# PROBLEM DETAILS:
Locate every line in the records below that holds the word "page" and return each one.

━━━ STUDY MATERIAL

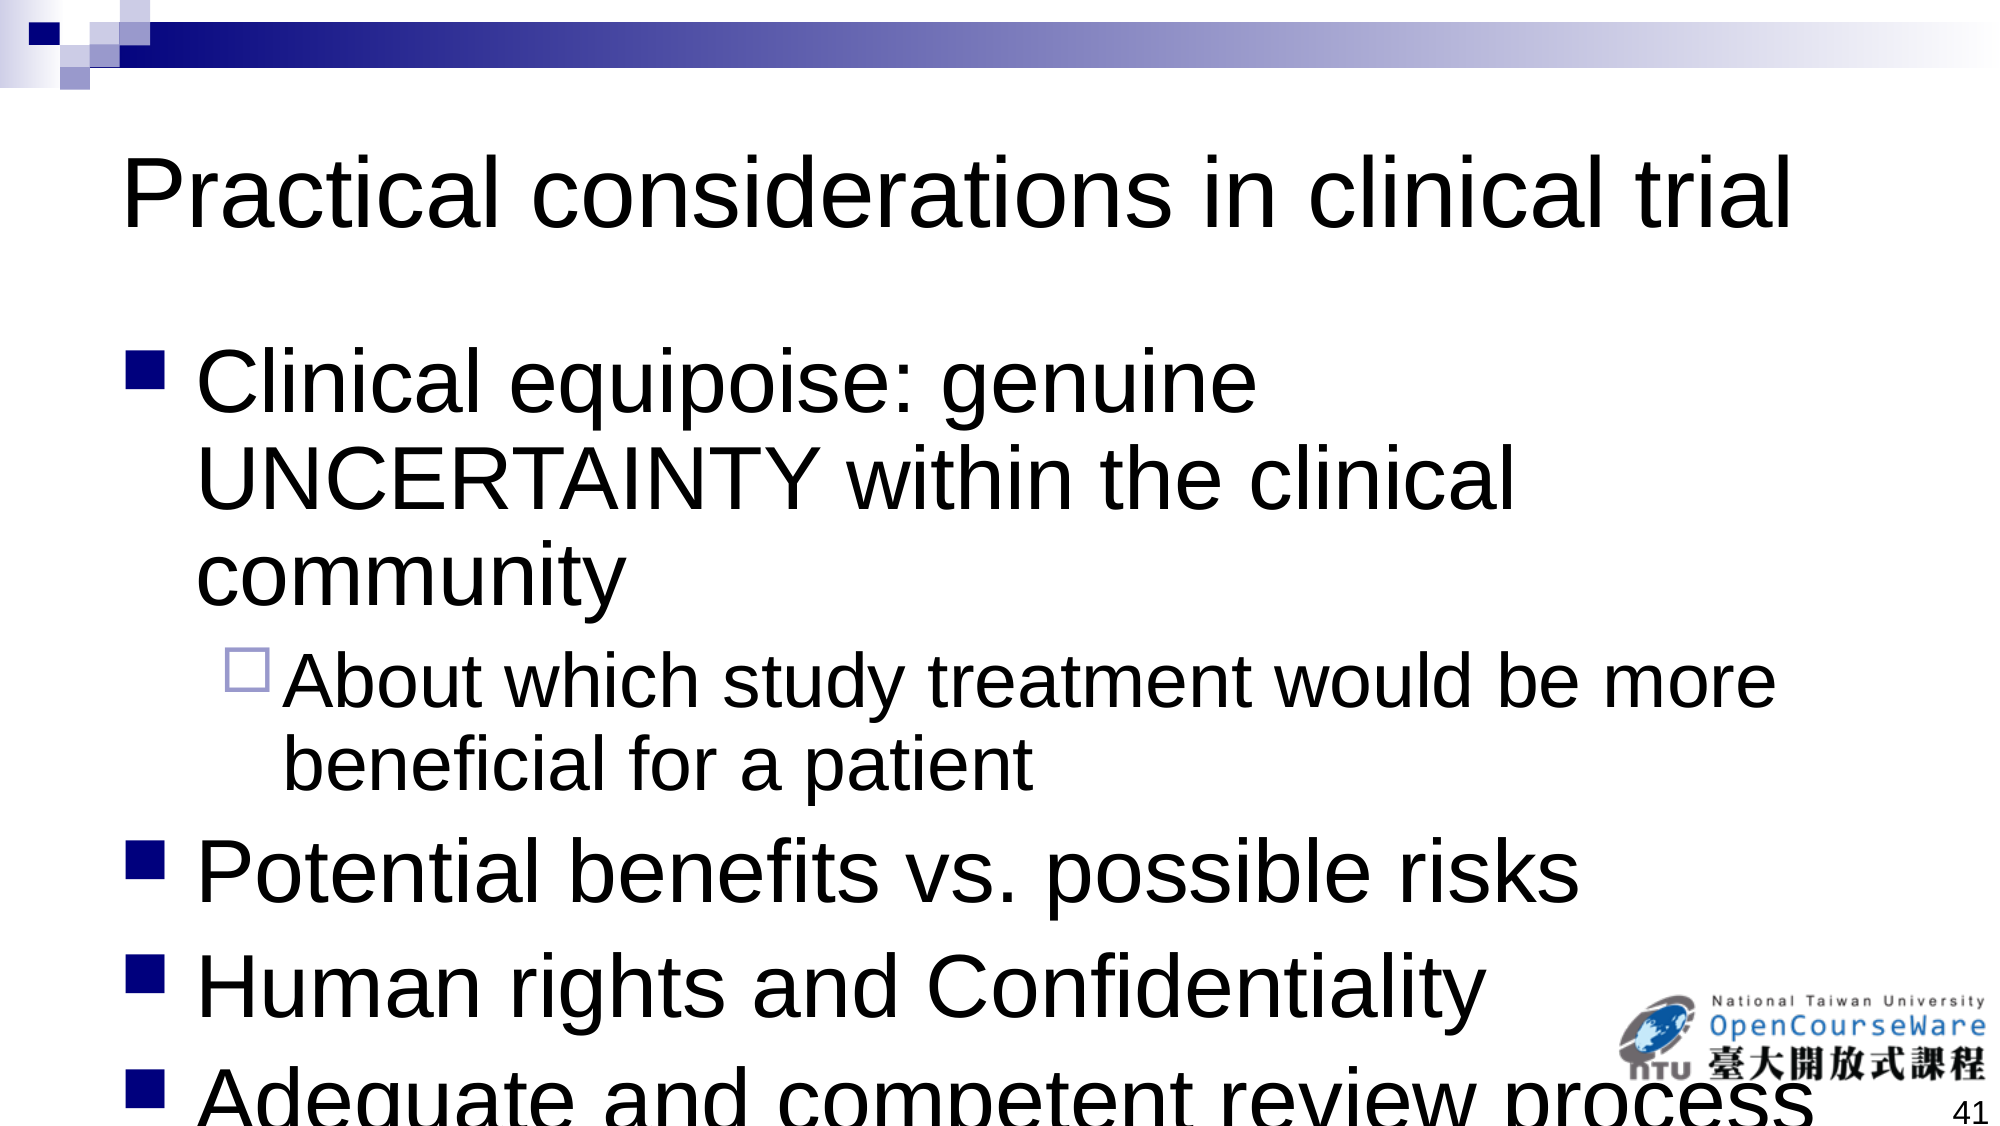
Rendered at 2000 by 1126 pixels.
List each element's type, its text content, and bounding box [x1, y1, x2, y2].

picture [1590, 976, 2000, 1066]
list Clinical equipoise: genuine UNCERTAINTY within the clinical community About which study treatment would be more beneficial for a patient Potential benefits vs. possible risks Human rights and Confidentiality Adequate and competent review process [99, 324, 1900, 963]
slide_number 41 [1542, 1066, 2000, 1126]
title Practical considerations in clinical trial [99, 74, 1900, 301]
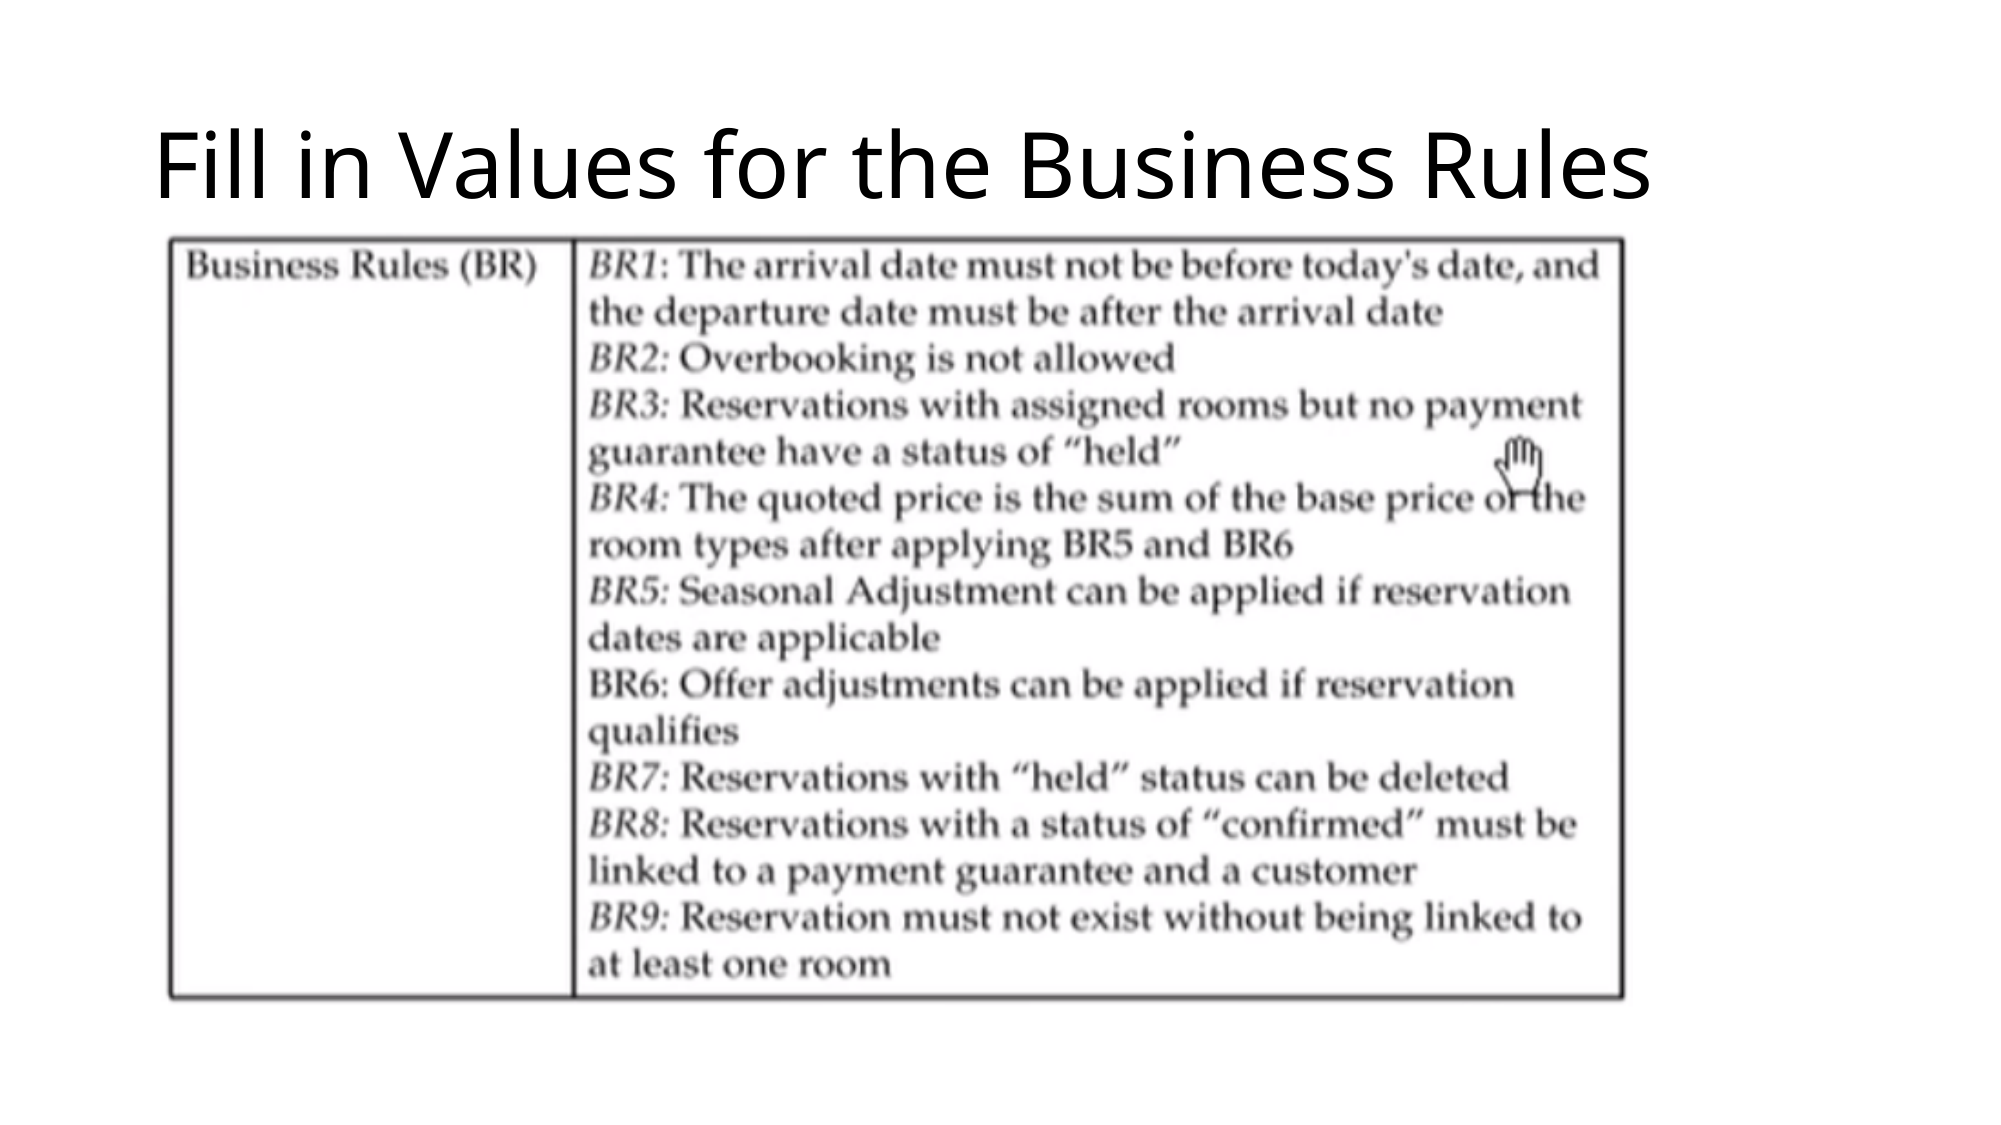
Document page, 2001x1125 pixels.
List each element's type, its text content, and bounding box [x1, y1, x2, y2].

━━━━━━
━━━ STUDY MATERIAL

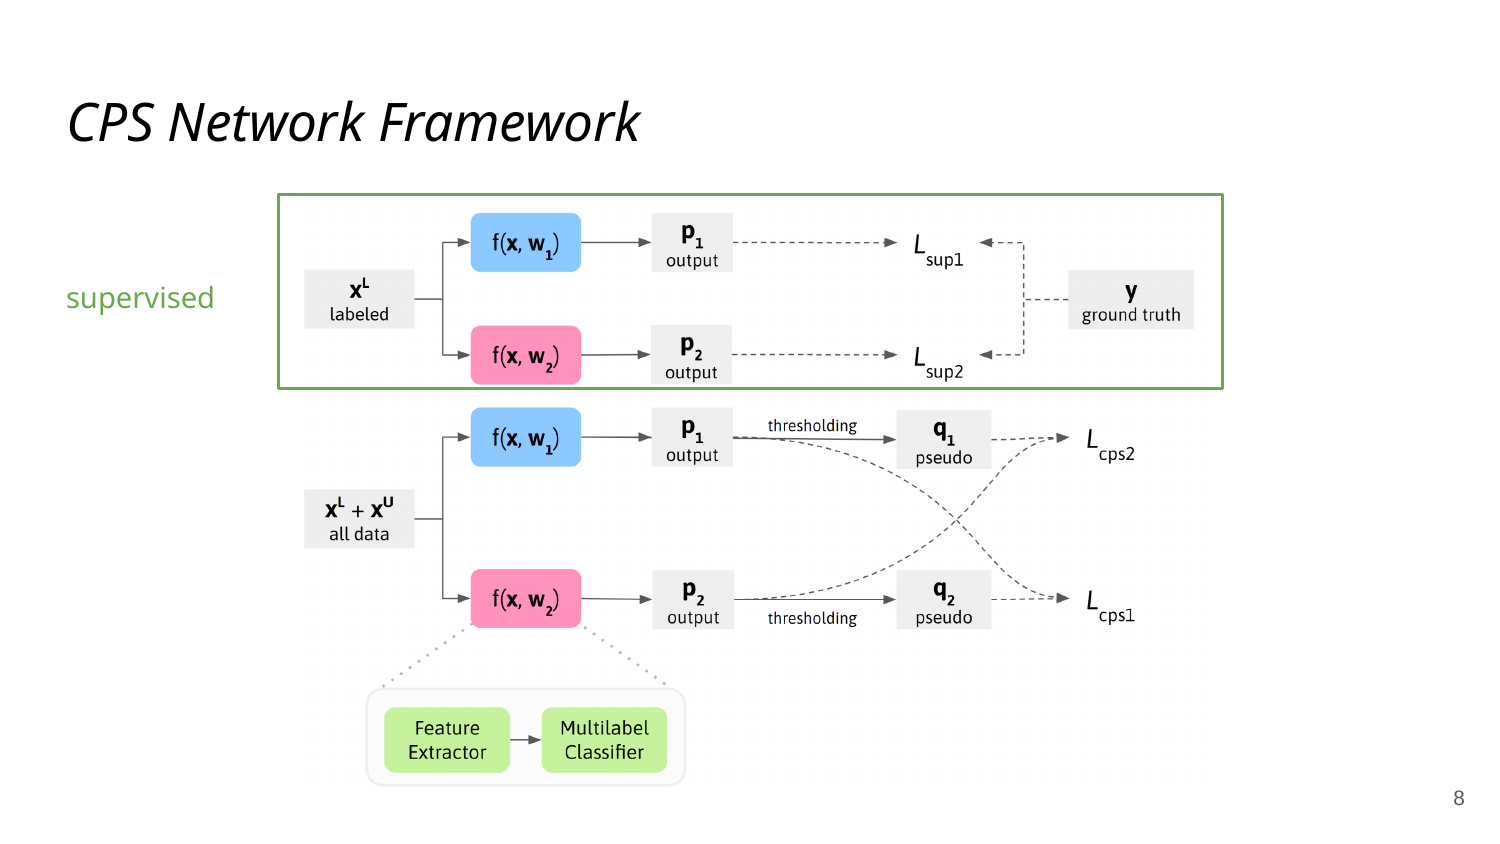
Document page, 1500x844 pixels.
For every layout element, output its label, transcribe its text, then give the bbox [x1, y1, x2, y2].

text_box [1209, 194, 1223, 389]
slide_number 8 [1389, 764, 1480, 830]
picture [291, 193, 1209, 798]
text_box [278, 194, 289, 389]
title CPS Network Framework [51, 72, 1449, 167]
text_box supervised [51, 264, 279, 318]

━━━━━━

# TASK OUTPUT:
Document page, 2001x1125 pixels.
Document page, 1500x844 pixels.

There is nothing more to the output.